This repository contains the code for implementing a Linear Regression model to predict house prices based on features such as square footage, number of bedrooms, and bathrooms, as part of my Prodigy InfoTech internship.
The objective of this task was to predict house prices using the Kaggle House Prices dataset. The model was implemented using Linear Regression, with a focus on:
- Data preprocessing
- Feature selection
- Model evaluation
- Data Preprocessing: Cleaned the dataset, handled missing values, and scaled the features for consistency.
- Model: Built and trained a Linear Regression model to predict house prices.
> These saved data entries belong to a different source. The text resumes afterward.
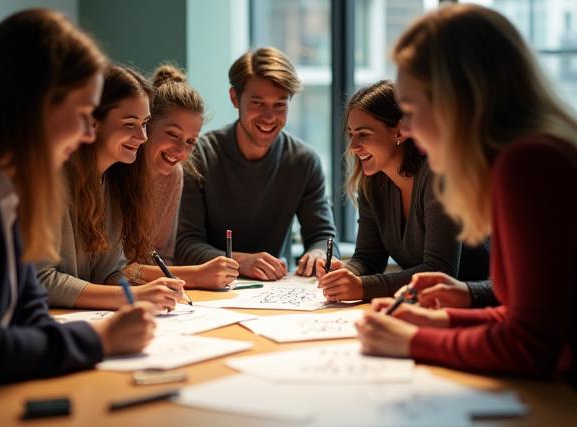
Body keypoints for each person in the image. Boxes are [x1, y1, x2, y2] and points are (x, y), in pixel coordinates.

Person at [0, 10, 156, 423]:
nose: (89, 134)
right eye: (82, 115)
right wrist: (99, 339)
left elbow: (30, 312)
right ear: (36, 104)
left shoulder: (6, 186)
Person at [357, 3, 577, 380]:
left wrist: (411, 341)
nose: (405, 130)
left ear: (456, 100)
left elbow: (529, 346)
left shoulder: (529, 164)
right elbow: (530, 318)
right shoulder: (529, 156)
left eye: (410, 109)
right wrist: (443, 320)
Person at [315, 81, 489, 303]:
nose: (352, 146)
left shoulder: (439, 177)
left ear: (400, 130)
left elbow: (440, 270)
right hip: (432, 306)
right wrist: (347, 272)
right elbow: (369, 258)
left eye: (363, 134)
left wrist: (362, 287)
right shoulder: (371, 183)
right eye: (351, 134)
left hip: (481, 304)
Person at [176, 46, 338, 281]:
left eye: (280, 104)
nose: (270, 117)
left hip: (278, 292)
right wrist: (241, 262)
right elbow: (185, 246)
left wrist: (318, 253)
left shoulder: (304, 161)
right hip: (210, 293)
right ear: (234, 98)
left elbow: (323, 235)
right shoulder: (200, 155)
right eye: (258, 103)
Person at [36, 64, 185, 310]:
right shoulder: (51, 179)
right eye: (130, 124)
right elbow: (41, 280)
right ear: (93, 122)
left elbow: (108, 272)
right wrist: (131, 297)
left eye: (145, 123)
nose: (143, 136)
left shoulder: (114, 180)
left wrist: (146, 290)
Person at [123, 64, 239, 289]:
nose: (180, 151)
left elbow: (164, 258)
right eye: (173, 135)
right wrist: (195, 275)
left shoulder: (173, 175)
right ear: (148, 125)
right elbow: (109, 267)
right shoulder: (119, 169)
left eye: (190, 142)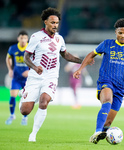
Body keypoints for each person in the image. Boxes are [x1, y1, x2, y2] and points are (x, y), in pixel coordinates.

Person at [19, 7, 82, 142]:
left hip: (51, 77)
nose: (55, 25)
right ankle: (24, 93)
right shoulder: (36, 37)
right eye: (52, 22)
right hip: (35, 77)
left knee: (44, 101)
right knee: (25, 111)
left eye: (57, 23)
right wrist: (35, 68)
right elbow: (26, 58)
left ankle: (33, 135)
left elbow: (65, 55)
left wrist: (82, 61)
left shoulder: (59, 39)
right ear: (45, 22)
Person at [5, 30, 29, 125]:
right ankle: (12, 115)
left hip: (27, 79)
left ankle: (25, 117)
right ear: (18, 39)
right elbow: (8, 58)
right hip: (16, 77)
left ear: (27, 39)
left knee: (26, 98)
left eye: (25, 38)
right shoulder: (13, 48)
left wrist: (30, 71)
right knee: (12, 96)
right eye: (21, 38)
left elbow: (37, 62)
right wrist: (10, 69)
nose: (23, 40)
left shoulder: (30, 49)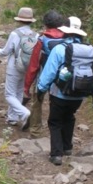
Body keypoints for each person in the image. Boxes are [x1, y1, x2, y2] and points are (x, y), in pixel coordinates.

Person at [37, 16, 93, 165]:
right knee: (69, 117)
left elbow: (50, 72)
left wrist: (41, 89)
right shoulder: (89, 50)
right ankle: (67, 148)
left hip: (59, 93)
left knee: (55, 121)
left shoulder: (59, 49)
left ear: (64, 31)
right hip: (79, 94)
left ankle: (56, 154)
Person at [23, 10, 65, 139]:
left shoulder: (42, 40)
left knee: (37, 103)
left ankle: (35, 131)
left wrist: (26, 87)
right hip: (61, 77)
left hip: (43, 76)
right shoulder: (67, 39)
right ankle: (58, 131)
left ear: (45, 24)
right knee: (56, 103)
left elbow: (33, 66)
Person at [0, 7, 35, 129]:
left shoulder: (15, 34)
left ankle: (24, 113)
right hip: (27, 68)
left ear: (19, 20)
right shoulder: (35, 35)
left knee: (9, 94)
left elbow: (6, 51)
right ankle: (13, 118)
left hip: (14, 66)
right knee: (18, 92)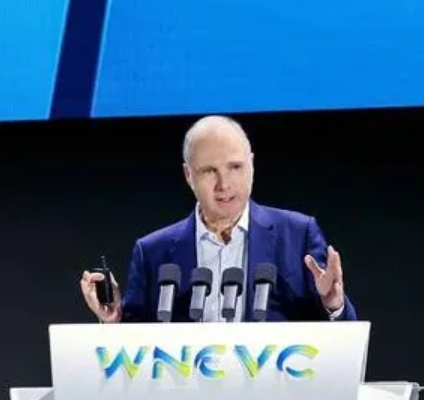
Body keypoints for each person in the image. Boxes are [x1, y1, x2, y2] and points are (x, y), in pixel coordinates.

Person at [79, 115, 356, 323]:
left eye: (235, 167)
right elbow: (135, 348)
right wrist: (115, 320)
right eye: (209, 171)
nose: (224, 184)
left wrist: (333, 304)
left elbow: (339, 339)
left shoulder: (298, 234)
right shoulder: (152, 252)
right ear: (189, 175)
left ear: (252, 165)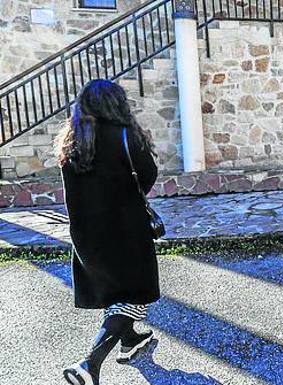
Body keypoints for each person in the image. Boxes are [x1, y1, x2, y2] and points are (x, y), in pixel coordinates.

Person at [55, 79, 160, 385]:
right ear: (117, 103)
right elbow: (148, 175)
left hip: (85, 234)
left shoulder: (71, 142)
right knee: (134, 295)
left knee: (116, 292)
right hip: (125, 230)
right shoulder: (125, 135)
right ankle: (89, 365)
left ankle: (129, 341)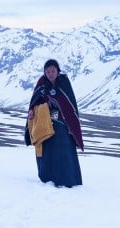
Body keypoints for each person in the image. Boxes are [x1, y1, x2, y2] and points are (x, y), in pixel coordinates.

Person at [24, 59, 84, 187]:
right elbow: (34, 101)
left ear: (58, 71)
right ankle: (48, 179)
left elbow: (70, 106)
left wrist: (70, 126)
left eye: (53, 71)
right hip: (45, 124)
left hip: (63, 125)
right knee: (47, 151)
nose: (50, 74)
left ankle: (69, 180)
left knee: (64, 151)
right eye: (48, 71)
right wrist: (31, 111)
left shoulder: (64, 83)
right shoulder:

- Performance Metrics: Evaluated the model using:
- Mean Squared Error (MSE)
- R-squared (R²)
- Visualization: Used scatter plots to compare actual vs predicted house prices.
To run the project, make sure to have the following dependencies installed:
- Python 3.x
- pandas
- numpy
- matplotlib
- seaborn
- scikit-learn
-
Clone the repository:
git clone https://github.com/Elysian0987/PRODIGY_ML_01.git cd PRODIGY_ML_01 -
Install the required dependencies:
pip install -r requirements.txt
-
Download the Kaggle House Prices dataset (
train.csv) from Kaggle. -
Place the dataset (
train.csv) in the root directory of the project. -
Run the linear_regression_model.py script:
python linear_regression_model.py
This will:
- Train the Linear Regression model on the data.
- Output the Mean Squared Error and R-squared values.
- Display visualizations comparing actual vs predicted prices.
The model's performance will be displayed through evaluation metrics, and visual plots will showcase the relationship between predicted and actual house prices.